Tuesday, November 27, 2007

Christmas Past

In the spirit of the holiday season into which we are rapidly shuffling I present this melancholy sigh of resignation from a man who is currently seeing better days. It reminds us that thank goodness we get another chance to achieve holiday cheer.
-ASC




12/11/04


I thought I liked the holidays. No, not the sight of shoppers shopping or those god damn bell ringers ringing but I liked getting together with friends for holiday parties and kitschy, tacky, whatever you want to call it traditions like Christmas trees and obnoxious lights and stuff, but this year the season is starting to grate on me. People seem to keep pushing their holiday cheer on me and I'm not talking about rum soaked eggnog (yum). I am talking about reason for the season rhetoric and office gift exchange bullshit and worst of all, crappy in-laws.


First off, I am an atheist. Most people know this, assume it or if forced to guess, would guess correctly. Why then do they send me Jesus loves you crap. So you think I'm going to Hell? Fine, I can deal with that, but quit trying to "save" me because It isn't happening. Just be kind to me, wave, and think to yourself that it was nice knowing me whilst you ride your angel wings to the promised land. Is that too hard? I don't like gifting. There I said it. I am not saying this because I don't like to give people things. I say this because I do not wish to deal with the stress of the annual holiday crap exchange just so that I can give someone the thing that they really didn't want and if they did, would have purchased for themselves already. It's not like I'm Amillionairheart and can afford to give people stuff they can't buy for themselves. It's pretty much whatever the hell Fred Meyers has on the bargain rack on Christmas Eve.

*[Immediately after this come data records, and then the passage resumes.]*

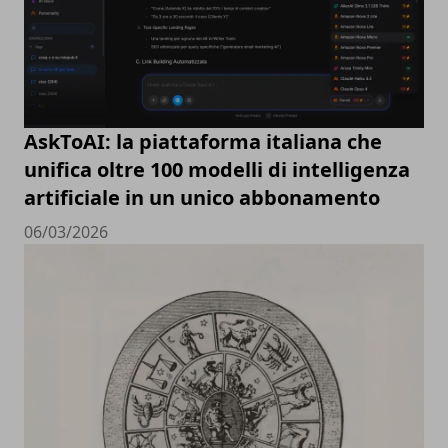
AskToAI: la piattaforma italiana che
unifica oltre 100 modelli di intelligenza
artificiale in un unico abbonamento
06/03/2026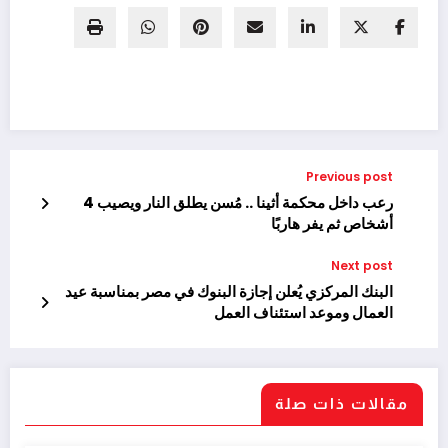
Previous post
رعب داخل محكمة أثينا .. مُسن يطلق النار ويصيب 4
أشخاص ثم يفر هاربًا
Next post
البنك المركزي يُعلن إجازة البنوك في مصر بمناسبة عيد
العمال وموعد استئناف العمل
مقالات ذات صلة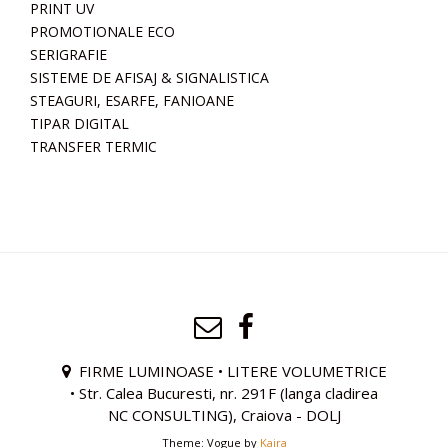
PRINT UV
PROMOTIONALE ECO
SERIGRAFIE
SISTEME DE AFISAJ & SIGNALISTICA
STEAGURI, ESARFE, FANIOANE
TIPAR DIGITAL
TRANSFER TERMIC
FIRME LUMINOASE • LITERE VOLUMETRICE
• Str. Calea Bucuresti, nr. 291F (langa cladirea
NC CONSULTING), Craiova - DOLJ
Theme: Vogue by
Kaira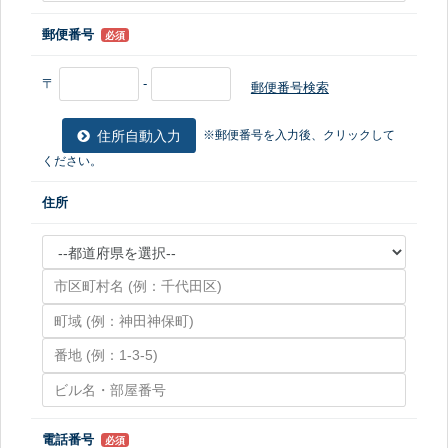
郵便番号
必須
〒
-
郵便番号検索
住所自動入力
※郵便番号を入力後、クリックして
ください。
住所
電話番号
必須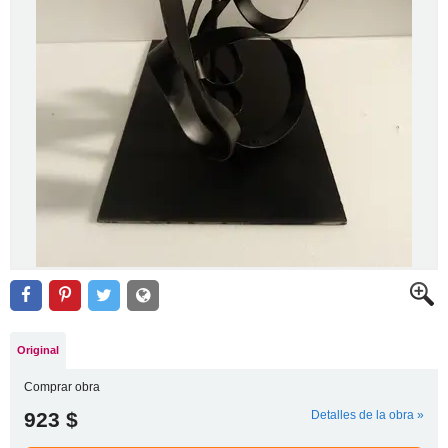
Original
Comprar obra
923 $
Detalles de la obra »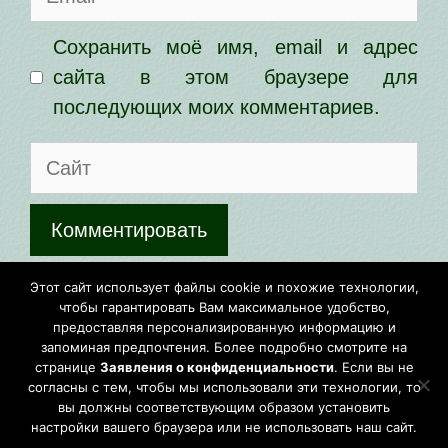
Сохранить моё имя, email и адрес
сайта в этом браузере для
последующих моих комментариев.
Сайт
Этот сайт использует Akismet для
Этот сайт использует файлы cookie и похожие технологии,
чтобы гарантировать Вам максимальное удобство,
борьбы со спамом.
Узнайте, как
предоставляя персонализированную информацию и
обрабатываются ваши данные
запоминая предпочтения. Более подробно смотрите на
странице
Заявления о конфиденциальности
. Если вы не
комментариев
.
согласны с тем, чтобы мы использовали эти технологии, то
вы должны соответствующим образом установить
настройки вашего браузера или не использовать наш сайт.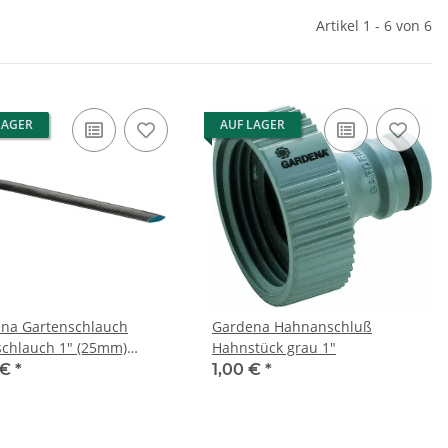
Artikel 1 - 6 von 6
LAGER
AUF LAGER
na Gartenschlauch
Gardena Hahnanschluß
schlauch 1" (25mm)
Hahnstück grau 1"
rware
 €
*
1,00 €
*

The greatest thing about the holidays is the quality time spent with my beloved family and friends. Good food and drink and an evening of socializing with my favorite people always makes me happy. What sucks is when all that potential gets ruined by some shady ex-in-laws and some shadier future in-laws. I mean nothing kills a party faster than your cousin's ex-husband talking openly about his current deadbeat dad status and watching him attempt to relate to his kids and fail miserably. Then when you think things can't get any worse your 23 year old sister shows up towing around her 40+ year old boyfriend. People ask me, "Ty why do you hate him?" and I say "I don't hate him, I just hate 40 year old unemployed squatters who fail to shower, and I especially dislike those hippies when they date my sister".


Just when all of this nonsense is getting to be too much, I realize that it is time to get my tree. One of the joys of the season, decorating one's home. So I bring a tree home and commence festooning the spartan interior of my modest abode with all the loud colors and assorted baublery associated with Christmas. Then I focus my attention on installing the tree into its sentinel position; presiding over the seasons activities. There becomes a problem however, the tree stand, of which I purchased last year, and has perhaps 3 weeks use upon it, expires in the most frustrating of manners, upsetting my tree repeatedly and ultimately upsetting me completely. It now resides in my front lawn, a tangled mass of disfigured metal.


So you can see, I am having my own Ho Ho Horrible holidays and it is only getting worse. At least I don't have to answer any more "So where's your wife?" questions this year.